*** Opening Material to process ***

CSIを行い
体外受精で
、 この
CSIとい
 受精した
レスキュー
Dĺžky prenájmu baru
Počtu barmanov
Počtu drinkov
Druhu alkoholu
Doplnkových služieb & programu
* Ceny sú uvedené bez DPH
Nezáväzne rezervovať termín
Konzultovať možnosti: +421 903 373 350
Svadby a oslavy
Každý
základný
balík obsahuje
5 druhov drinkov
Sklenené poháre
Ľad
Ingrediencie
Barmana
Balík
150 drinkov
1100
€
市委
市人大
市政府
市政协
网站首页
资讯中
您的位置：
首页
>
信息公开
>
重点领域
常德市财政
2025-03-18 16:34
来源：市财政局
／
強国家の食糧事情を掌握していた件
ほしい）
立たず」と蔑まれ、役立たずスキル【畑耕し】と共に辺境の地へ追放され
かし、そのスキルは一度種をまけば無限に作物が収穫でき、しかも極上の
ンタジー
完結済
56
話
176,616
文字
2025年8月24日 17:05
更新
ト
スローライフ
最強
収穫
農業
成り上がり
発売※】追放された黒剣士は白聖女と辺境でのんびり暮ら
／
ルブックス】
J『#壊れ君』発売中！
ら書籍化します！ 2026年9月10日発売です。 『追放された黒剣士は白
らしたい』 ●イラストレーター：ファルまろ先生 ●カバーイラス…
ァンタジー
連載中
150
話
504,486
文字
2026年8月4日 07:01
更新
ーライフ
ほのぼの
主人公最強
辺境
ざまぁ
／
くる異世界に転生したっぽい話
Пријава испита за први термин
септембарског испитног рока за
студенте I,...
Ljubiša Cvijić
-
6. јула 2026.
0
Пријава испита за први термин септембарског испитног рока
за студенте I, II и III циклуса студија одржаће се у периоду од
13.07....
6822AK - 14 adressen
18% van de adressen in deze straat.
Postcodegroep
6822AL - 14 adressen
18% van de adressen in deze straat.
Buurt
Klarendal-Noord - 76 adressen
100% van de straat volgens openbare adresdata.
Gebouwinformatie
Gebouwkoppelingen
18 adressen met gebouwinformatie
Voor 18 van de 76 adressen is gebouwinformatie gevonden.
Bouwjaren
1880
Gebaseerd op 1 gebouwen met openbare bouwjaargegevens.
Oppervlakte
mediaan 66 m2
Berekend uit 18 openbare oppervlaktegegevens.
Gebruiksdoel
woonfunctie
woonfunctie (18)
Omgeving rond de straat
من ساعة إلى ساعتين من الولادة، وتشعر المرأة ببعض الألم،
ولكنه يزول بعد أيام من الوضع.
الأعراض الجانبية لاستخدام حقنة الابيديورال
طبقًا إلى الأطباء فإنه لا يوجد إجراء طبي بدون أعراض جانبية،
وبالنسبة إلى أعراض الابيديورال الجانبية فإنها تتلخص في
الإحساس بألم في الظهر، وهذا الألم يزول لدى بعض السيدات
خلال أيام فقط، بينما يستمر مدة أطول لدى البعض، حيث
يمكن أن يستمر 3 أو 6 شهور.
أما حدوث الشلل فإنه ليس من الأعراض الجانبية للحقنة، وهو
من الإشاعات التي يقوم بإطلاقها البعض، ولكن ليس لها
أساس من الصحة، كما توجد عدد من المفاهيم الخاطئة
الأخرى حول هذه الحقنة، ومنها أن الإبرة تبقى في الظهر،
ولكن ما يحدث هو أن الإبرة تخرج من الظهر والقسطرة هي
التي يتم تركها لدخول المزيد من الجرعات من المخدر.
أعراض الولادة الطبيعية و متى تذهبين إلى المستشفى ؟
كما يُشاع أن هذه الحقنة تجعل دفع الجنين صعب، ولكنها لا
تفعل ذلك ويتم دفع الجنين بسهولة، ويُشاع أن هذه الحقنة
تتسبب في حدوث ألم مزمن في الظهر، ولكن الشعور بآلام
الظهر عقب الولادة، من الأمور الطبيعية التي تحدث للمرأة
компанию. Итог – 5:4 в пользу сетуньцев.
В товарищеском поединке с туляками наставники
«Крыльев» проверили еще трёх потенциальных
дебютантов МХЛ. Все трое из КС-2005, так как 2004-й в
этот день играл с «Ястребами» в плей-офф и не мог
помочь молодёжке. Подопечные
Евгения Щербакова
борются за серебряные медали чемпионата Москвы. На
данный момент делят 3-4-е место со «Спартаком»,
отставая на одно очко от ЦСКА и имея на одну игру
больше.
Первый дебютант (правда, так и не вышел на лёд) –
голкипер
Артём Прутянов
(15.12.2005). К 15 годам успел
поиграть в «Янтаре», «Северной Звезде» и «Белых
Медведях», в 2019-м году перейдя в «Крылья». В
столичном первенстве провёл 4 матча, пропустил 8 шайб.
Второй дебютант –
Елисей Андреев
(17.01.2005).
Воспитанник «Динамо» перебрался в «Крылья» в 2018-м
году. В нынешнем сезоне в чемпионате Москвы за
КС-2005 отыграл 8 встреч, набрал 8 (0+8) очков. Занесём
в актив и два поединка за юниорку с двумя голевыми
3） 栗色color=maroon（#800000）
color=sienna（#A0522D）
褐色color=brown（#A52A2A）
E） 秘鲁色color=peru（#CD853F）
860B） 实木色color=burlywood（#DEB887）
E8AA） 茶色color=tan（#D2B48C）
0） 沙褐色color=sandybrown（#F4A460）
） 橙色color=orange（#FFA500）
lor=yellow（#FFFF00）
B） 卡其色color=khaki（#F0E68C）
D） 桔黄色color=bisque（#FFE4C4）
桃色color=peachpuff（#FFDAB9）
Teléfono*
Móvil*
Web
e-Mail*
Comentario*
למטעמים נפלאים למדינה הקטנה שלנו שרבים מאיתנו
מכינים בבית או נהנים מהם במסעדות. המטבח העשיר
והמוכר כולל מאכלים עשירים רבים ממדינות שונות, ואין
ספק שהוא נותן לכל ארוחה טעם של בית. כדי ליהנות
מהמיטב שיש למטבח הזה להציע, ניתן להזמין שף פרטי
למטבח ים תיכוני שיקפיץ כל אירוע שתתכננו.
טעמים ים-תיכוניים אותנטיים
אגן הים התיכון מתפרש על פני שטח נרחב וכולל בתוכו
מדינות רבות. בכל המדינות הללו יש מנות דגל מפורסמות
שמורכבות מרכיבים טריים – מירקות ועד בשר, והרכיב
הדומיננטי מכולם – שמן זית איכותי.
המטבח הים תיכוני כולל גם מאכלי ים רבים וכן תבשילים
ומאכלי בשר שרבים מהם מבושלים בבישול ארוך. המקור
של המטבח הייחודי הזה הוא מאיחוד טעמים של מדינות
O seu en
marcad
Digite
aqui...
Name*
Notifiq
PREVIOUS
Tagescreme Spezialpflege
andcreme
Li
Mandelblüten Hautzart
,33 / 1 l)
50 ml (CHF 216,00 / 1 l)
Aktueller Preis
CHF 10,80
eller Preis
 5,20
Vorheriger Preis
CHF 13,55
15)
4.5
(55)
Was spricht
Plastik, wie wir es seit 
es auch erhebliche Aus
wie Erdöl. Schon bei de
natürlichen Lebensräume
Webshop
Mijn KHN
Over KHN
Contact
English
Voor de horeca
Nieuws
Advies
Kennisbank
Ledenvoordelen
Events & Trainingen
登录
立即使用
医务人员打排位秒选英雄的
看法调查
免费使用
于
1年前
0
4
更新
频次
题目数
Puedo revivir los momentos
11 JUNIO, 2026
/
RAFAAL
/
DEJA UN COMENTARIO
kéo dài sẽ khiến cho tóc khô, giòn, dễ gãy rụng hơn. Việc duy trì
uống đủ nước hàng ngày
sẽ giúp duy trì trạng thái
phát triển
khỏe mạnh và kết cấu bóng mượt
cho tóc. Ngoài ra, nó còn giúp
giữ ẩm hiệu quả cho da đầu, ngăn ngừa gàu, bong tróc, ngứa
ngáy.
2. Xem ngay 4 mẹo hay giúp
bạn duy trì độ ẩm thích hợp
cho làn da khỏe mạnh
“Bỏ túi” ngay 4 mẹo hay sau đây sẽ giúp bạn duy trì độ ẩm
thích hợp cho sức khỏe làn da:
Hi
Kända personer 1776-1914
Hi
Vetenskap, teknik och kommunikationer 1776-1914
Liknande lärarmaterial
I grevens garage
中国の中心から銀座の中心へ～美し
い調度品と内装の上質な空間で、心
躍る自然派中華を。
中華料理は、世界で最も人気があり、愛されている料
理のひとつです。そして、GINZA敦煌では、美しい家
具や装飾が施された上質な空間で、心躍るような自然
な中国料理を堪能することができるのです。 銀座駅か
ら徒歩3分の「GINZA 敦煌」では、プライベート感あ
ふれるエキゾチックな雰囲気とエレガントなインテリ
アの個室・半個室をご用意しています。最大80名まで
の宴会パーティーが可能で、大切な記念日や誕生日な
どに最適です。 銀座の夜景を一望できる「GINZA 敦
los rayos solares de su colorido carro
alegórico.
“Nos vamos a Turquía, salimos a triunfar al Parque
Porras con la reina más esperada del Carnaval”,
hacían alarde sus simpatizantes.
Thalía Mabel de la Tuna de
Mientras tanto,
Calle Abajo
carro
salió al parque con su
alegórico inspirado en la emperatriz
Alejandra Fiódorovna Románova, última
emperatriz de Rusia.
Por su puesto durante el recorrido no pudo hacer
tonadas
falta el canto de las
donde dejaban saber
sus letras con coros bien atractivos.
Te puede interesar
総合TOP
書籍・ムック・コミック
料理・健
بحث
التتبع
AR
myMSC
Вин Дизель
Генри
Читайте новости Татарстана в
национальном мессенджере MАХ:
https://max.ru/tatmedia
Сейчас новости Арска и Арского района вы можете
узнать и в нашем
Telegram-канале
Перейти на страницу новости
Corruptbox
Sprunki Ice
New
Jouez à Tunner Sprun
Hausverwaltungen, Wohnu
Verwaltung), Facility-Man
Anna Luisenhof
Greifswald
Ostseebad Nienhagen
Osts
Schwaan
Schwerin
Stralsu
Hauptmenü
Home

*** Closing Material to process ***

## [Instruction]
Reproduce the listing above without any change, from its first line through the line containing "من ساعة إلى", both included.

## [Solved problem]
CSIを行い
体外受精で
、 この
CSIとい
 受精した
レスキュー
Dĺžky prenájmu baru
Počtu barmanov
Počtu drinkov
Druhu alkoholu
Doplnkových služieb & programu
* Ceny sú uvedené bez DPH
Nezáväzne rezervovať termín
Konzultovať možnosti: +421 903 373 350
Svadby a oslavy
Každý
základný
balík obsahuje
5 druhov drinkov
Sklenené poháre
Ľad
Ingrediencie
Barmana
Balík
150 drinkov
1100
€
市委
市人大
市政府
市政协
网站首页
资讯中
您的位置：
首页
>
信息公开
>
重点领域
常德市财政
2025-03-18 16:34
来源：市财政局
／
強国家の食糧事情を掌握していた件
ほしい）
立たず」と蔑まれ、役立たずスキル【畑耕し】と共に辺境の地へ追放され
かし、そのスキルは一度種をまけば無限に作物が収穫でき、しかも極上の
ンタジー
完結済
56
話
176,616
文字
2025年8月24日 17:05
更新
ト
スローライフ
最強
収穫
農業
成り上がり
発売※】追放された黒剣士は白聖女と辺境でのんびり暮ら
／
ルブックス】
J『#壊れ君』発売中！
ら書籍化します！ 2026年9月10日発売です。 『追放された黒剣士は白
らしたい』 ●イラストレーター：ファルまろ先生 ●カバーイラス…
ァンタジー
連載中
150
話
504,486
文字
2026年8月4日 07:01
更新
ーライフ
ほのぼの
主人公最強
辺境
ざまぁ
／
くる異世界に転生したっぽい話
Пријава испита за први термин
септембарског испитног рока за
студенте I,...
Ljubiša Cvijić
-
6. јула 2026.
0
Пријава испита за први термин септембарског испитног рока
за студенте I, II и III циклуса студија одржаће се у периоду од
13.07....
6822AK - 14 adressen
18% van de adressen in deze straat.
Postcodegroep
6822AL - 14 adressen
18% van de adressen in deze straat.
Buurt
Klarendal-Noord - 76 adressen
100% van de straat volgens openbare adresdata.
Gebouwinformatie
Gebouwkoppelingen
18 adressen met gebouwinformatie
Voor 18 van de 76 adressen is gebouwinformatie gevonden.
Bouwjaren
1880
Gebaseerd op 1 gebouwen met openbare bouwjaargegevens.
Oppervlakte
mediaan 66 m2
Berekend uit 18 openbare oppervlaktegegevens.
Gebruiksdoel
woonfunctie
woonfunctie (18)
Omgeving rond de straat
من ساعة إلى ساعتين من الولادة، وتشعر المرأة ببعض الألم،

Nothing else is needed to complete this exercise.